Kata: Anagram

Few weeks ago, with the Software Crafters Lyon, we have tackled the Anagram kata.

The idea is rather simple, given a word and a word list, find the pairs of words in the latter which have the same frequencies of letters (number of occurrences character by character).

For example, with the 16k word list, "watermelon" will give: "lemon" + "water", "melon" + "water", "metal" + "owner".

The simplest way to check if two strings are anagrams is to sort them and do an equality check, we will use this approach to normalize words.

The first tactic to solve this kata is to do a cartesian product, listing all the possible pairs (eliminating the duplicates), and only keep the ones which normalized form of concatenated of pair of words is equal to the normal form of the lookup words.
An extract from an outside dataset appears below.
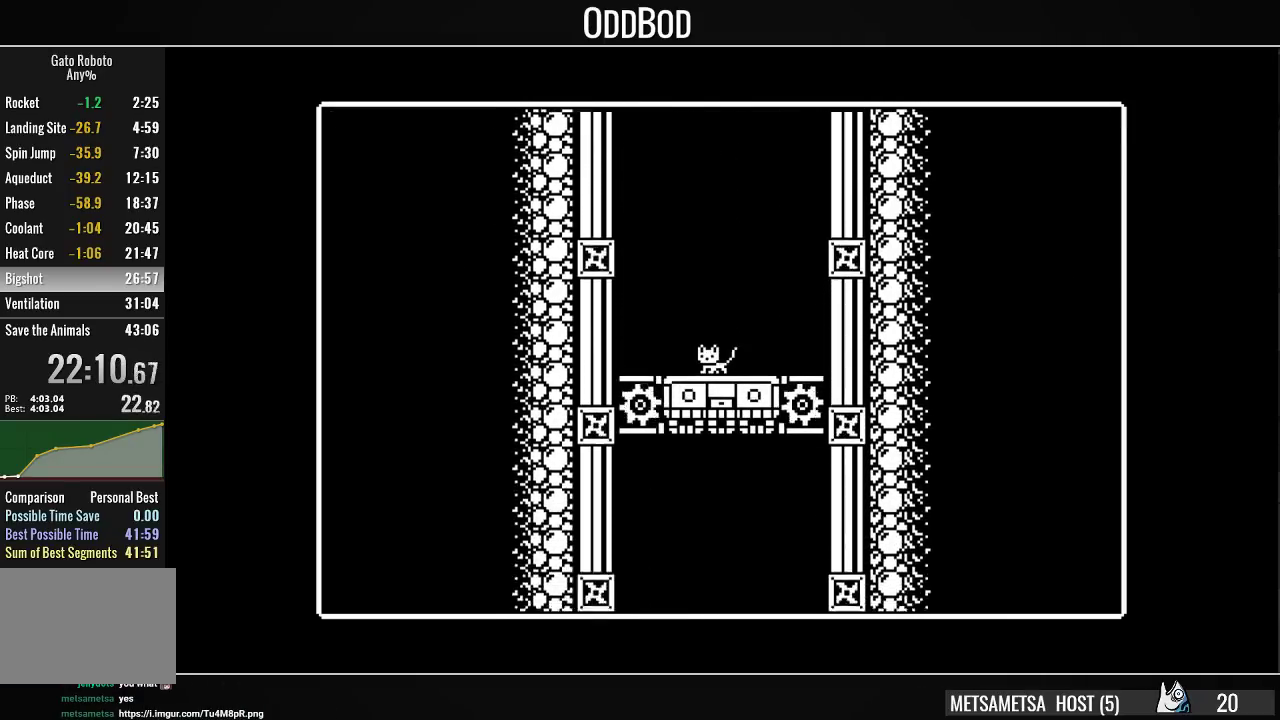
{"buttons": [], "right_stick": "center", "events": []}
It looks like the following snippet:

anagrams0 :: [String] -> String -> [(String, String)]
anagrams0 ws x = [(w0, w1) | w0 <- ws, w1 <- ws, w0 < w1, xn == normalize (w0 <> w1)]
  where
    normalize = sort
    xn = normalize x

We can also create a benchmark, as follows:

main :: IO ()
main = do
  wordsList <- lines <$> readFile "test/AnagramsWords.txt"
  C.defaultMain
    [ C.bgroup
        "Anagrams"
        [ C.bench "Naive" $
            C.nf (anagrams0 wordsList) "watermelon"
        ]
    ]

Which gives the following results:

benchmarking Anagrams/Naive
time                 1.151 s    (1.092 s .. 1.184 s)
                     1.000 R²   (0.999 R² .. 1.000 R²)
mean                 1.147 s    (1.136 s .. 1.156 s)
std dev              11.47 ms   (5.565 ms .. 15.80 ms)
variance introduced by outliers: 19% (moderately inflated)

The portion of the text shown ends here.